BANGALORE, India — the continuing violence and attacks against Jehovah’s Witnesses in India reveal the country’s hostility toward its own citizens who are Christians. In Madikeri, in the state of Karnataka, police have assisted mobs expressing religious intolerance through illegal atrocities against the Witnesses.
On December 6, 2011, three Witnesses—a man, his niece, and another female—were assaulted by a mob while waiting at a bus stop. The male Witness was kicked and pummeled by the mob, apparently as a reprisal for seeking protection from the Human Rights Commission after being victimized earlier by another mob. In the earlier attack, the male Witness was beaten, stripped of his clothes, and then falsely implicated for charges of blasphemy. This time, according to the victim, the mob used abusive, licentious language, saying that he had not learned a lesson from the previous assault and implying that the current attack was a result of his approaching the police and contacting human rights organizations for assistance.

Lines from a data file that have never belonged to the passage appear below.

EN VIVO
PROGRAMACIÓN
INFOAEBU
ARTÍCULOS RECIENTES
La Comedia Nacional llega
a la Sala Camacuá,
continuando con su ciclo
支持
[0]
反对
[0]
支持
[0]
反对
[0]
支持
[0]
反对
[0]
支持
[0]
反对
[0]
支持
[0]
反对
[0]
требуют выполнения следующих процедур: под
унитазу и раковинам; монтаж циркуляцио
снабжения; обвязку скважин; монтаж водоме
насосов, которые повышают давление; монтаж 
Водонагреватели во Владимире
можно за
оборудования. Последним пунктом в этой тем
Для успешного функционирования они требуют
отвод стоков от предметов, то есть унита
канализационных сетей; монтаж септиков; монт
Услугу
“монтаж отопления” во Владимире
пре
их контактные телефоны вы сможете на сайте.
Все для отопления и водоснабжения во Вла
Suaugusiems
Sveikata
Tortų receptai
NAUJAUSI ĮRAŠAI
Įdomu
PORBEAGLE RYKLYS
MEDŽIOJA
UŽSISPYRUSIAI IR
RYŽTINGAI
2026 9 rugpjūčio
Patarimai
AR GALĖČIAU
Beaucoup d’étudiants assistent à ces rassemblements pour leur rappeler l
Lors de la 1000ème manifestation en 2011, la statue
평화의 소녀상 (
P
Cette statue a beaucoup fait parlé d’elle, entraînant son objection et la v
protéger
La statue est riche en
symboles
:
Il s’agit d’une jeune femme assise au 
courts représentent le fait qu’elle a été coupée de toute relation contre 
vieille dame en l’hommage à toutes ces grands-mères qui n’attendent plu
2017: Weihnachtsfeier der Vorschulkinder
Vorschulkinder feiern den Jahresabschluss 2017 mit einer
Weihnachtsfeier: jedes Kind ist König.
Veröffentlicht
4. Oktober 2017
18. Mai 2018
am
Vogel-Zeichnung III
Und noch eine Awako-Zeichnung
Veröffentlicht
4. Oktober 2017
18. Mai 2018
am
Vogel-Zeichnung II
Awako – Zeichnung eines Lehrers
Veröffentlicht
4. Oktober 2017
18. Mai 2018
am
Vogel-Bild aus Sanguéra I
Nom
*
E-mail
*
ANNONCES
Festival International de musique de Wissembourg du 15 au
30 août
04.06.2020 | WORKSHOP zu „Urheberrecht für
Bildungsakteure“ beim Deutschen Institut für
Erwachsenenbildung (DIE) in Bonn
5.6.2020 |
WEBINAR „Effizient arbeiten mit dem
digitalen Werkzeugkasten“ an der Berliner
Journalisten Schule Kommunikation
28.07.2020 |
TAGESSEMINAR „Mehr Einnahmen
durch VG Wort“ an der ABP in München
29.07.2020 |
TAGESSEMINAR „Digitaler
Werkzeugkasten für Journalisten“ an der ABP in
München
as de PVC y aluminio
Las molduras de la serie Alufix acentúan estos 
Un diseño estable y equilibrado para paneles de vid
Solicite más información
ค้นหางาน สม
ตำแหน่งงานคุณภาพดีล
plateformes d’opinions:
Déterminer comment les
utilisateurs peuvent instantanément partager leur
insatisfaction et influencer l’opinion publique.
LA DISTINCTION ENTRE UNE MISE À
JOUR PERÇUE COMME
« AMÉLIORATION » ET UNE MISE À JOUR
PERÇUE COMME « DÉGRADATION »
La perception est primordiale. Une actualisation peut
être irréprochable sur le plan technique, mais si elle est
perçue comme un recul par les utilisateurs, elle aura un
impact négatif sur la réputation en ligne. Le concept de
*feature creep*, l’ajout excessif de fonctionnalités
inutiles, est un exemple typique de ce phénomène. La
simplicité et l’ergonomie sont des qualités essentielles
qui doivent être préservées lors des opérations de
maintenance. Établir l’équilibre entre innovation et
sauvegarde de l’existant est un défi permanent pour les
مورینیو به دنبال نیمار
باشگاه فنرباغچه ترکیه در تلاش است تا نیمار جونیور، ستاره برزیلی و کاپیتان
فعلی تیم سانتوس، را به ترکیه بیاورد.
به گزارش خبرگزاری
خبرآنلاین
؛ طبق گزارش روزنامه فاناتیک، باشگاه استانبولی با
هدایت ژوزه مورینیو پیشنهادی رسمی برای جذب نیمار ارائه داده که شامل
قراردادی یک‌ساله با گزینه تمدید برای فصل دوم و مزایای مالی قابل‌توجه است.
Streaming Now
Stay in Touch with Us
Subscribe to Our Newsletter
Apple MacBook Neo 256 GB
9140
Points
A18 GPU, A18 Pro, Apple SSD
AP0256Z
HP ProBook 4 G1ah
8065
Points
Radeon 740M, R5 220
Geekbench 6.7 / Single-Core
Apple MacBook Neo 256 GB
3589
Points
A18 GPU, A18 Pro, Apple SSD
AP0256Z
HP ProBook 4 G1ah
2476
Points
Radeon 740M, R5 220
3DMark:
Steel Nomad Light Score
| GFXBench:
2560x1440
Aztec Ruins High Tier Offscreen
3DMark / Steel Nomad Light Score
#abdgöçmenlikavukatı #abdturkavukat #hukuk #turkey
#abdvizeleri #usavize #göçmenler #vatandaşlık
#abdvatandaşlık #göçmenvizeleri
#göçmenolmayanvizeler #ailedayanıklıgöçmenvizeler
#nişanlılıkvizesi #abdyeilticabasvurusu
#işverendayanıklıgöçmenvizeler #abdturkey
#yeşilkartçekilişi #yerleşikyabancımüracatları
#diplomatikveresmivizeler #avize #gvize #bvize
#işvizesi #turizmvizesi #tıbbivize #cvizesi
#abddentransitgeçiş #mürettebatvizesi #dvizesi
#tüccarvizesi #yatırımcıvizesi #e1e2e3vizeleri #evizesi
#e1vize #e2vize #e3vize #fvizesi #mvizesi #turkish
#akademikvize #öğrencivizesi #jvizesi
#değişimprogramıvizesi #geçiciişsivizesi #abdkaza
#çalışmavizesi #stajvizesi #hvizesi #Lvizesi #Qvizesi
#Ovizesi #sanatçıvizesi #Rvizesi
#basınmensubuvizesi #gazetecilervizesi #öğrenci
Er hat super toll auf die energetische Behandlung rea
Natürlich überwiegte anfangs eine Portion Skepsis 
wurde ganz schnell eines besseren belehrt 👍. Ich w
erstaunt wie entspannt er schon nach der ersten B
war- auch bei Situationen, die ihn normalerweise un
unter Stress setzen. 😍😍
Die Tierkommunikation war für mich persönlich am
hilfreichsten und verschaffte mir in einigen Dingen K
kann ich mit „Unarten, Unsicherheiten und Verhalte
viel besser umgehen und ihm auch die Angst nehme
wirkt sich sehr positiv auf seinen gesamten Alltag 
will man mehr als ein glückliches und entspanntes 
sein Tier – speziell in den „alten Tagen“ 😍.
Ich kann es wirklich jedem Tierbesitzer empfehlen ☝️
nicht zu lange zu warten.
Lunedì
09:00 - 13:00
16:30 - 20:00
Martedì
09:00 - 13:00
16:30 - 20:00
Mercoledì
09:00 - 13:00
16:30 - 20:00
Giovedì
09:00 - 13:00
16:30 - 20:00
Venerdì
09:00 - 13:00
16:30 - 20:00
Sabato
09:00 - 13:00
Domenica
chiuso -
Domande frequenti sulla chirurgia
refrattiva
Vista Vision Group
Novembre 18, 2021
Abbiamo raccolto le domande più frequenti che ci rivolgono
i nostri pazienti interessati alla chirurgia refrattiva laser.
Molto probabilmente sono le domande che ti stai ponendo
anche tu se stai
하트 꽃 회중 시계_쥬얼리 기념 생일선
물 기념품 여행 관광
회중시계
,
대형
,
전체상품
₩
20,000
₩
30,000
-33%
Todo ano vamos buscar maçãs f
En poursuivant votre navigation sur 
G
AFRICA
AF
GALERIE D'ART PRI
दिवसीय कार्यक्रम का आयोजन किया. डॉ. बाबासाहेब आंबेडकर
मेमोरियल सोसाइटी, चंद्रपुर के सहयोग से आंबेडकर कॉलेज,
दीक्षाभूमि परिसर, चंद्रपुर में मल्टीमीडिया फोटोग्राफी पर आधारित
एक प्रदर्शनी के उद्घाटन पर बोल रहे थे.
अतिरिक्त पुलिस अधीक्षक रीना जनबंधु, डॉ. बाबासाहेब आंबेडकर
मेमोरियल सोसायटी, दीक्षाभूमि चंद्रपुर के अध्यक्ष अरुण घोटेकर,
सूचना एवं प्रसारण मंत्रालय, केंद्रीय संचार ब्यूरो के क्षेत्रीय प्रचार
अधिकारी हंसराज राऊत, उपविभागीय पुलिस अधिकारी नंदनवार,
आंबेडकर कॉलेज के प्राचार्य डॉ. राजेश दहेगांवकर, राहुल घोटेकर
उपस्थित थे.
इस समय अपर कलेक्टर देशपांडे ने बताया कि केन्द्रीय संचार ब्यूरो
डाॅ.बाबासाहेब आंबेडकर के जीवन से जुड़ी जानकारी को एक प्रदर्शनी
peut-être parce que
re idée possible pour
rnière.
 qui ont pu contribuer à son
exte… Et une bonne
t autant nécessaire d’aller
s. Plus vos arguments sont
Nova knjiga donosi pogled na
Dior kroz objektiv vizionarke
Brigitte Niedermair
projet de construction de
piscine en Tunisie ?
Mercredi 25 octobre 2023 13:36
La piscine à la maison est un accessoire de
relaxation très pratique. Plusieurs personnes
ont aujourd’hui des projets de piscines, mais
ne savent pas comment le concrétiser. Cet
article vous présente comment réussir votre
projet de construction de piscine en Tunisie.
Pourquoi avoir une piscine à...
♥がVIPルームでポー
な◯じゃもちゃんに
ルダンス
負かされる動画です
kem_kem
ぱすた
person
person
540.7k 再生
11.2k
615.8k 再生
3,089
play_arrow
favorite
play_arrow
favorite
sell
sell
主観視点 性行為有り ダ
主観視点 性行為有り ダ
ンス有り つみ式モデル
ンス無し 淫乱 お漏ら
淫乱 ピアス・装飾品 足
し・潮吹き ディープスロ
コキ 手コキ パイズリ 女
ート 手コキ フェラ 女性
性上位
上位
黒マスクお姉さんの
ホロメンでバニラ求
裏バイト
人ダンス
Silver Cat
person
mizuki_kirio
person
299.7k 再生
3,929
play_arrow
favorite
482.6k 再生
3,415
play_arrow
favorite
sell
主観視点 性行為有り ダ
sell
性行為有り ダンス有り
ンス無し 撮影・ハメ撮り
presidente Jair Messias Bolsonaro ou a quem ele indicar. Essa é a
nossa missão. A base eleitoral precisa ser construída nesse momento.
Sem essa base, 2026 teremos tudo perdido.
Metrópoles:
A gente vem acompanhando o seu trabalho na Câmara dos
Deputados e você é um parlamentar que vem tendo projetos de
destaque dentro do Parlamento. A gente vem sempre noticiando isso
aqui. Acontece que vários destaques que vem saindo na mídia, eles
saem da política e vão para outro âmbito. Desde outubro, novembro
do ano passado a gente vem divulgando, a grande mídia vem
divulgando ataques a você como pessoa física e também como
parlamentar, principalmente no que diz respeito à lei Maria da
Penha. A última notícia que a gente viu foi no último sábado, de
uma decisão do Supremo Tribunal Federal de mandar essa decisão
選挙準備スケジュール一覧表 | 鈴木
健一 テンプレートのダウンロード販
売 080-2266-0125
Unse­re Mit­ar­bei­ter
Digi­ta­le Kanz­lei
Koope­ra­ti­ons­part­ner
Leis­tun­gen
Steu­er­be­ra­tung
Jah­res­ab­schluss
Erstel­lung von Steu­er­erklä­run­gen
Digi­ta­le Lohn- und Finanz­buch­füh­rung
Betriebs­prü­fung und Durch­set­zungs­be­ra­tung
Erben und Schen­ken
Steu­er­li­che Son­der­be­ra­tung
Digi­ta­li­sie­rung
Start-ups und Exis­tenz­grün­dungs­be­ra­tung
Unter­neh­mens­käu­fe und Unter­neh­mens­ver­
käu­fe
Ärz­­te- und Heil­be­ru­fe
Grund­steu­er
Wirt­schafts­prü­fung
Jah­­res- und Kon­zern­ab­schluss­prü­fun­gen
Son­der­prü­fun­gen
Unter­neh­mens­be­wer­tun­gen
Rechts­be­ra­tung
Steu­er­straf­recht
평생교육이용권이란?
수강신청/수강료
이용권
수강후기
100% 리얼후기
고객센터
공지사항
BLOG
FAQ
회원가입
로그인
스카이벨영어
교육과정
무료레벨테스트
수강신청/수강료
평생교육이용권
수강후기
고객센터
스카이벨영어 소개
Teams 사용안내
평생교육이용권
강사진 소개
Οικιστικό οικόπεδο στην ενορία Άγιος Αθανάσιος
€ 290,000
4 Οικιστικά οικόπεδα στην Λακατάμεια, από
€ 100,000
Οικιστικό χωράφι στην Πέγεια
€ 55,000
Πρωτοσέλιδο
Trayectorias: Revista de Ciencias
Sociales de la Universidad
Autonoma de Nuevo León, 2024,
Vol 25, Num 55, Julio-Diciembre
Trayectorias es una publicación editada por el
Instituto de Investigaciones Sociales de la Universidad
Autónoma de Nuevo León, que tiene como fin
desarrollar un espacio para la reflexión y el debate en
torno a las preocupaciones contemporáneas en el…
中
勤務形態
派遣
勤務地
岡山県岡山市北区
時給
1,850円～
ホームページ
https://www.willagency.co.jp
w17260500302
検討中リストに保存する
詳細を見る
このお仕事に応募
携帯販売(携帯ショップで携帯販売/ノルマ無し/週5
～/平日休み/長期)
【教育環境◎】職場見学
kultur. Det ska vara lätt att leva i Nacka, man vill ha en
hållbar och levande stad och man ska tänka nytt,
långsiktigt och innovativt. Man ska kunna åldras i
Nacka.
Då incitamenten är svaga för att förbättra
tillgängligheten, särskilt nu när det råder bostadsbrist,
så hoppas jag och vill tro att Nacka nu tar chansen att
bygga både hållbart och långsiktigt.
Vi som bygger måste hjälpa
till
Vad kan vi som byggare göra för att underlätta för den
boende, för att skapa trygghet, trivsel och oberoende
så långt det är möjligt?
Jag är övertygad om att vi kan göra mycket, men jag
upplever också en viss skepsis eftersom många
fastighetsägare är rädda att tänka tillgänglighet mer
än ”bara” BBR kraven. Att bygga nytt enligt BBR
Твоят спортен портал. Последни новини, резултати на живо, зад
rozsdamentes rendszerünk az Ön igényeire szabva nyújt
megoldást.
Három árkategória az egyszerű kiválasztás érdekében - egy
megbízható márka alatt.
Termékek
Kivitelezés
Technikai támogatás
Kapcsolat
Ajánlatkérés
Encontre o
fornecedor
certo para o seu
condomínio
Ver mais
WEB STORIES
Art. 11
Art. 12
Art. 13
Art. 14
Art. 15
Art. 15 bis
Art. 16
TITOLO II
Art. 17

The mob dragged all three Witnesses towards a nearby temple so as to “convert” them, and while making lewd remarks, tried to tear the clothes off of the female Witnesses.
The police came and took the three Witnesses to the police station and filed charges against them rather than the mob, despite the mob’s openly violent and unlawful behavior. The two female Witnesses were granted bail only after spending six nights in jail. The male Witness is still in custody. Later, on the evening of December 6, the police escorted the same mob to a local house of worship used by Jehovah’s Witnesses, and forced the landlord to give them the key. The police then allowed the mob to take the Witnesses’ religious literature from the building and burn it in the streets. Local media covered the incident. The next day, the police again came to the same house of worship and seized all the remaining literature (including Bibles) and the sound system.
Jehovah’s Witnesses continue to seek the protection of their fellow worshippers in India through legal means. “The deplorable and shocking mob violence against Jehovah’s Witnesses must come to a stop,” commented J. R. Brown, a spokesman at the Witnesses’ world headquarters in New York. “It is completely inexcusable for authorities in India to allow and participate in such atrocities against a Christian religious group recognized around the world as peaceful, law-abiding citizens.”